### What you need to do
Print the listing below exactly.

### Source material
begin

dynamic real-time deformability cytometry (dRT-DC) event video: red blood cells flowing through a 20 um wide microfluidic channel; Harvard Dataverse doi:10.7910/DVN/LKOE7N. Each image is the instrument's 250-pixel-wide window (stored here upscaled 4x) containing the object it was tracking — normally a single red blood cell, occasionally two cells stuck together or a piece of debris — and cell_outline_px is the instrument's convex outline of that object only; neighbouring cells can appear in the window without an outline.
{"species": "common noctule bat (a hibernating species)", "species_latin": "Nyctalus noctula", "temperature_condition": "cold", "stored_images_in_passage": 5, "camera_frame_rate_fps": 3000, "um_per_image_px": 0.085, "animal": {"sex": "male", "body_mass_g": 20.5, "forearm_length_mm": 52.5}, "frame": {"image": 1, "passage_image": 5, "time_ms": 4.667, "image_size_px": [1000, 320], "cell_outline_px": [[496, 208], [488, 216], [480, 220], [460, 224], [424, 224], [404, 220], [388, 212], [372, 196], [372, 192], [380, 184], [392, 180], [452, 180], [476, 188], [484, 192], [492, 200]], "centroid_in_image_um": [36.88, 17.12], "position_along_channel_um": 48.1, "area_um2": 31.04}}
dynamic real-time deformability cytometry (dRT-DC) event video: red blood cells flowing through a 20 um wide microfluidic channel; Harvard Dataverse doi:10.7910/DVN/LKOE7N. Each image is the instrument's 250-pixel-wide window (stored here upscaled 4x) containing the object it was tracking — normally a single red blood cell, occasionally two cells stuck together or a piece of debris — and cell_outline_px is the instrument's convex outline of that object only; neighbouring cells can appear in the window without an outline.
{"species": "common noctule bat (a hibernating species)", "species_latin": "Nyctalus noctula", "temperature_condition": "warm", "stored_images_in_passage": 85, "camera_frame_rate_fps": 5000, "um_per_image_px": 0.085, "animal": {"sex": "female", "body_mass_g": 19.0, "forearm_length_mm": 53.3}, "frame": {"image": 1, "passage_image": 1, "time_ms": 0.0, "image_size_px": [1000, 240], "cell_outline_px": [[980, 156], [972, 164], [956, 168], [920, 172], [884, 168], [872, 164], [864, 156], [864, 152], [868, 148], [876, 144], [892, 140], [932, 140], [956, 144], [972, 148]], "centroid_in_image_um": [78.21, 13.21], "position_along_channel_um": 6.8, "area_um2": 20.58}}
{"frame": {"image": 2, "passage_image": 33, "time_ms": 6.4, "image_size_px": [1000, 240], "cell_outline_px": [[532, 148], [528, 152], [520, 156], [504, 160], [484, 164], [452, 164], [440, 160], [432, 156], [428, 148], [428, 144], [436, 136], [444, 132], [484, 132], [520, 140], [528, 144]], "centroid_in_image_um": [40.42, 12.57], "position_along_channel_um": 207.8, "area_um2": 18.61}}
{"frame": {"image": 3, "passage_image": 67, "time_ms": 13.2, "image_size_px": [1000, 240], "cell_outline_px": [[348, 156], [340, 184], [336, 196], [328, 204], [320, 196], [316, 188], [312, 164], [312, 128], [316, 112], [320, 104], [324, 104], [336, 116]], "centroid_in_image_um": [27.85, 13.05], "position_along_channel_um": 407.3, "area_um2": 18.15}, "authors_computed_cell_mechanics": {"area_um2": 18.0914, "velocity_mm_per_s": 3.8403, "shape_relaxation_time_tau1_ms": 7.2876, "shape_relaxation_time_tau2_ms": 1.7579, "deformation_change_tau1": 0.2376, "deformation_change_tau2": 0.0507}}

end

### Result of this task
dynamic real-time deformability cytometry (dRT-DC) event video: red blood cells flowing through a 20 um wide microfluidic channel; Harvard Dataverse doi:10.7910/DVN/LKOE7N. Each image is the instrument's 250-pixel-wide window (stored here upscaled 4x) containing the object it was tracking — normally a single red blood cell, occasionally two cells stuck together or a piece of debris — and cell_outline_px is the instrument's convex outline of that object only; neighbouring cells can appear in the window without an outline.
{"species": "common noctule bat (a hibernating species)", "species_latin": "Nyctalus noctula", "temperature_condition": "cold", "stored_images_in_passage": 5, "camera_frame_rate_fps": 3000, "um_per_image_px": 0.085, "animal": {"sex": "male", "body_mass_g": 20.5, "forearm_length_mm": 52.5}, "frame": {"image": 1, "passage_image": 5, "time_ms": 4.667, "image_size_px": [1000, 320], "cell_outline_px": [[496, 208], [488, 216], [480, 220], [460, 224], [424, 224], [404, 220], [388, 212], [372, 196], [372, 192], [380, 184], [392, 180], [452, 180], [476, 188], [484, 192], [492, 200]], "centroid_in_image_um": [36.88, 17.12], "position_along_channel_um": 48.1, "area_um2": 31.04}}
dynamic real-time deformability cytometry (dRT-DC) event video: red blood cells flowing through a 20 um wide microfluidic channel; Harvard Dataverse doi:10.7910/DVN/LKOE7N. Each image is the instrument's 250-pixel-wide window (stored here upscaled 4x) containing the object it was tracking — normally a single red blood cell, occasionally two cells stuck together or a piece of debris — and cell_outline_px is the instrument's convex outline of that object only; neighbouring cells can appear in the window without an outline.
{"species": "common noctule bat (a hibernating species)", "species_latin": "Nyctalus noctula", "temperature_condition": "warm", "stored_images_in_passage": 85, "camera_frame_rate_fps": 5000, "um_per_image_px": 0.085, "animal": {"sex": "female", "body_mass_g": 19.0, "forearm_length_mm": 53.3}, "frame": {"image": 1, "passage_image": 1, "time_ms": 0.0, "image_size_px": [1000, 240], "cell_outline_px": [[980, 156], [972, 164], [956, 168], [920, 172], [884, 168], [872, 164], [864, 156], [864, 152], [868, 148], [876, 144], [892, 140], [932, 140], [956, 144], [972, 148]], "centroid_in_image_um": [78.21, 13.21], "position_along_channel_um": 6.8, "area_um2": 20.58}}
{"frame": {"image": 2, "passage_image": 33, "time_ms": 6.4, "image_size_px": [1000, 240], "cell_outline_px": [[532, 148], [528, 152], [520, 156], [504, 160], [484, 164], [452, 164], [440, 160], [432, 156], [428, 148], [428, 144], [436, 136], [444, 132], [484, 132], [520, 140], [528, 144]], "centroid_in_image_um": [40.42, 12.57], "position_along_channel_um": 207.8, "area_um2": 18.61}}
{"frame": {"image": 3, "passage_image": 67, "time_ms": 13.2, "image_size_px": [1000, 240], "cell_outline_px": [[348, 156], [340, 184], [336, 196], [328, 204], [320, 196], [316, 188], [312, 164], [312, 128], [316, 112], [320, 104], [324, 104], [336, 116]], "centroid_in_image_um": [27.85, 13.05], "position_along_channel_um": 407.3, "area_um2": 18.15}, "authors_computed_cell_mechanics": {"area_um2": 18.0914, "velocity_mm_per_s": 3.8403, "shape_relaxation_time_tau1_ms": 7.2876, "shape_relaxation_time_tau2_ms": 1.7579, "deformation_change_tau1": 0.2376, "deformation_change_tau2": 0.0507}}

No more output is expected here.